[Visual layout annotation data]
(begin)
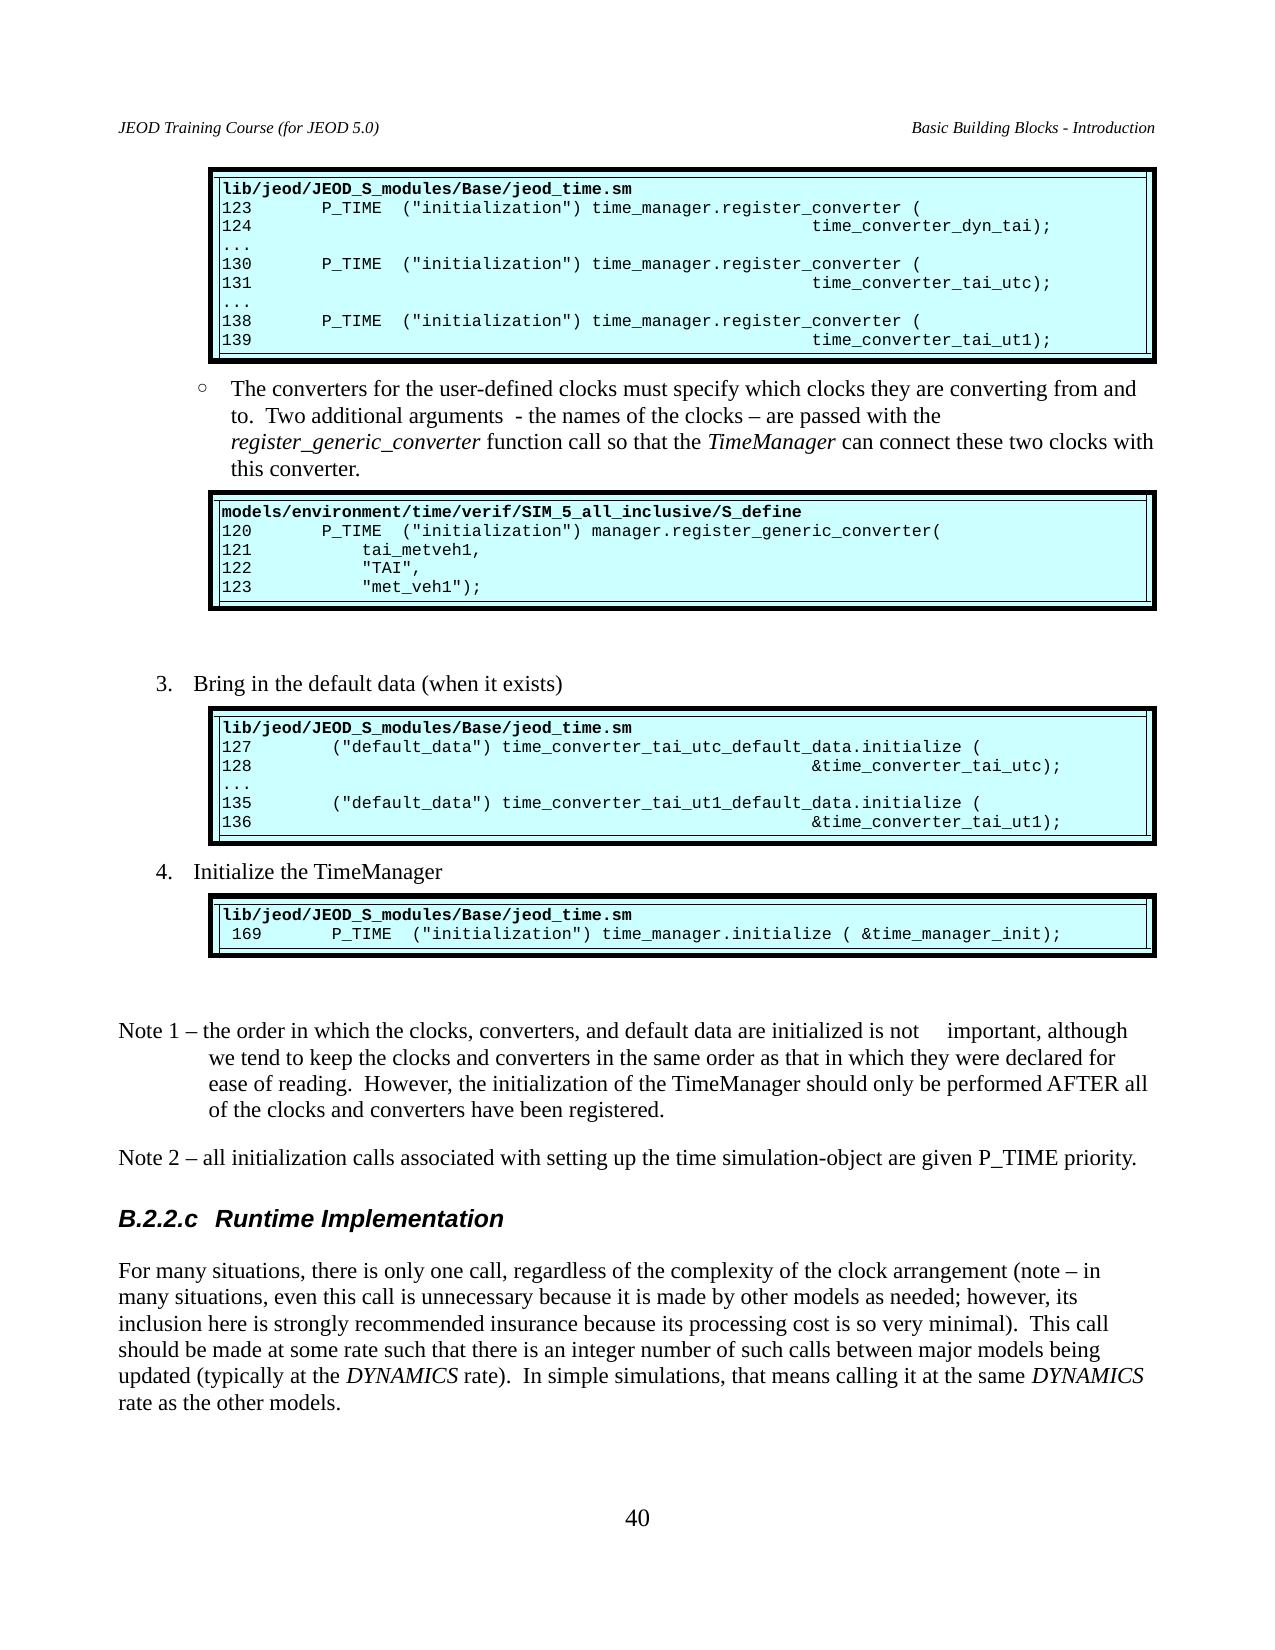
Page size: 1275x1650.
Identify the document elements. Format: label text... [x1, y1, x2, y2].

text ... [213, 762, 219, 781]
text ... [220, 280, 1146, 299]
text 127 ("default_data") time_converter_tai_utc_default_data.initialize ( [220, 725, 1146, 743]
list Initialize the TimeManager [156, 858, 1157, 884]
text 131 time_converter_tai_utc); [220, 261, 1146, 280]
text lib/jeod/JEOD_S_modules/Base/jeod_time.sm [220, 905, 1146, 912]
text 121 tai_metveh1, [220, 528, 1146, 546]
text [220, 354, 1152, 358]
text 169 P_TIME ("initialization") time_manager.initialize ( &time_manager_init); [220, 912, 1146, 948]
subtitle Runtime Implementation [118, 1204, 1157, 1233]
text 128 &time_converter_tai_utc); [220, 743, 1146, 762]
text 138 P_TIME ("initialization") time_manager.register_converter ( [220, 299, 1146, 318]
text 120 P_TIME ("initialization") manager.register_generic_converter( [220, 509, 1146, 528]
text 123 "met_veh1"); [220, 565, 1146, 601]
text Note 2 – all initialization calls associated with setting up the time simulation-object are given P_TIME priority. [118, 1144, 1157, 1170]
text lib/jeod/JEOD_S_modules/Base/jeod_time.sm [213, 899, 1146, 904]
text models/environment/time/verif/SIM_5_all_inclusive/S_define [213, 495, 1146, 500]
text [220, 602, 1152, 606]
text ... [1147, 280, 1152, 299]
text 124 time_converter_dyn_tai); [220, 204, 1146, 223]
text models/environment/time/verif/SIM_5_all_inclusive/S_define [220, 501, 1146, 509]
list The converters for the user-defined clocks must specify which clocks they are converting from and to. Two additional arguments - the names of the clocks – are passed with the register_generic_converter function call so that the TimeManager can connect these two clocks with this converter. [193, 376, 1157, 481]
text 130 P_TIME ("initialization") time_manager.register_converter ( [220, 242, 1146, 261]
text lib/jeod/JEOD_S_modules/Base/jeod_time.sm [213, 711, 1146, 716]
text For many situations, there is only one call, regardless of the complexity of the clock arrangement (note – in many situations, even this call is unnecessary because it is made by other models as needed; however, its inclusion here is strongly recommended insurance because its processing cost is so very minimal). This call should be made at some rate such that there is an integer number of such calls between major models being updated (typically at the DYNAMICS rate). In simple simulations, that means calling it at the same DYNAMICS rate as the other models. [118, 1257, 1157, 1415]
text 135 ("default_data") time_converter_tai_ut1_default_data.initialize ( [220, 781, 1146, 800]
text ... [213, 223, 219, 242]
list Bring in the default data (when it exists) [156, 671, 1157, 697]
text lib/jeod/JEOD_S_modules/Base/jeod_time.sm [220, 178, 1146, 186]
text [220, 836, 1152, 841]
text lib/jeod/JEOD_S_modules/Base/jeod_time.sm [220, 717, 1146, 725]
text ... [220, 223, 1146, 242]
text Note 1 – the order in which the clocks, converters, and default data are initialized is not important, although we tend to keep the clocks and converters in the same order as that in which they were declared for ease of reading. However, the initialization of the TimeManager should only be performed AFTER all of the clocks and converters have been registered. [118, 1017, 1157, 1123]
text ... [220, 762, 1146, 781]
text lib/jeod/JEOD_S_modules/Base/jeod_time.sm [213, 172, 1146, 177]
text ... [1147, 223, 1152, 242]
text [220, 949, 1152, 953]
text 122 "TAI", [220, 546, 1146, 565]
text 139 time_converter_tai_ut1); [220, 318, 1146, 353]
text 136 &time_converter_tai_ut1); [220, 800, 1146, 835]
text ... [213, 280, 219, 299]
text 123 P_TIME ("initialization") time_manager.register_converter ( [220, 186, 1146, 204]
text ... [1147, 762, 1152, 781]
(end)
_What you need to do_.
Rewrite all of the data above with every instance of "P_TIME" changed to "P_INIT" and nothing else altered. Leave out the pictures.

_Output of the exercise_.
Page size: 1275x1650.
Identify the document elements. Format: label text... [x1, y1, x2, y2].

text ... [213, 762, 219, 781]
text ... [220, 280, 1146, 299]
text 127 ("default_data") time_converter_tai_utc_default_data.initialize ( [220, 725, 1146, 743]
list Initialize the TimeManager [156, 858, 1157, 884]
text 131 time_converter_tai_utc); [220, 261, 1146, 280]
text lib/jeod/JEOD_S_modules/Base/jeod_time.sm [220, 905, 1146, 912]
text 121 tai_metveh1, [220, 528, 1146, 546]
text [220, 354, 1152, 358]
text 169 P_INIT ("initialization") time_manager.initialize ( &time_manager_init); [220, 912, 1146, 948]
subtitle Runtime Implementation [118, 1204, 1157, 1233]
text 128 &time_converter_tai_utc); [220, 743, 1146, 762]
text 138 P_INIT ("initialization") time_manager.register_converter ( [220, 299, 1146, 318]
text 120 P_INIT ("initialization") manager.register_generic_converter( [220, 509, 1146, 528]
text 123 "met_veh1"); [220, 565, 1146, 601]
text Note 2 – all initialization calls associated with setting up the time simulation-object are given P_INIT priority. [118, 1144, 1157, 1170]
text lib/jeod/JEOD_S_modules/Base/jeod_time.sm [213, 899, 1146, 904]
text models/environment/time/verif/SIM_5_all_inclusive/S_define [213, 495, 1146, 500]
text [220, 602, 1152, 606]
text ... [1147, 280, 1152, 299]
text 124 time_converter_dyn_tai); [220, 204, 1146, 223]
text models/environment/time/verif/SIM_5_all_inclusive/S_define [220, 501, 1146, 509]
list The converters for the user-defined clocks must specify which clocks they are converting from and to. Two additional arguments - the names of the clocks – are passed with the register_generic_converter function call so that the TimeManager can connect these two clocks with this converter. [193, 376, 1157, 481]
text 130 P_INIT ("initialization") time_manager.register_converter ( [220, 242, 1146, 261]
text lib/jeod/JEOD_S_modules/Base/jeod_time.sm [213, 711, 1146, 716]
text For many situations, there is only one call, regardless of the complexity of the clock arrangement (note – in many situations, even this call is unnecessary because it is made by other models as needed; however, its inclusion here is strongly recommended insurance because its processing cost is so very minimal). This call should be made at some rate such that there is an integer number of such calls between major models being updated (typically at the DYNAMICS rate). In simple simulations, that means calling it at the same DYNAMICS rate as the other models. [118, 1257, 1157, 1415]
text 135 ("default_data") time_converter_tai_ut1_default_data.initialize ( [220, 781, 1146, 800]
text ... [213, 223, 219, 242]
list Bring in the default data (when it exists) [156, 671, 1157, 697]
text lib/jeod/JEOD_S_modules/Base/jeod_time.sm [220, 178, 1146, 186]
text [220, 836, 1152, 841]
text lib/jeod/JEOD_S_modules/Base/jeod_time.sm [220, 717, 1146, 725]
text ... [220, 223, 1146, 242]
text Note 1 – the order in which the clocks, converters, and default data are initialized is not important, although we tend to keep the clocks and converters in the same order as that in which they were declared for ease of reading. However, the initialization of the TimeManager should only be performed AFTER all of the clocks and converters have been registered. [118, 1017, 1157, 1123]
text ... [220, 762, 1146, 781]
text lib/jeod/JEOD_S_modules/Base/jeod_time.sm [213, 172, 1146, 177]
text ... [1147, 223, 1152, 242]
text [220, 949, 1152, 953]
text 122 "TAI", [220, 546, 1146, 565]
text 139 time_converter_tai_ut1); [220, 318, 1146, 353]
text 136 &time_converter_tai_ut1); [220, 800, 1146, 835]
text ... [213, 280, 219, 299]
text 123 P_INIT ("initialization") time_manager.register_converter ( [220, 186, 1146, 204]
text ... [1147, 762, 1152, 781]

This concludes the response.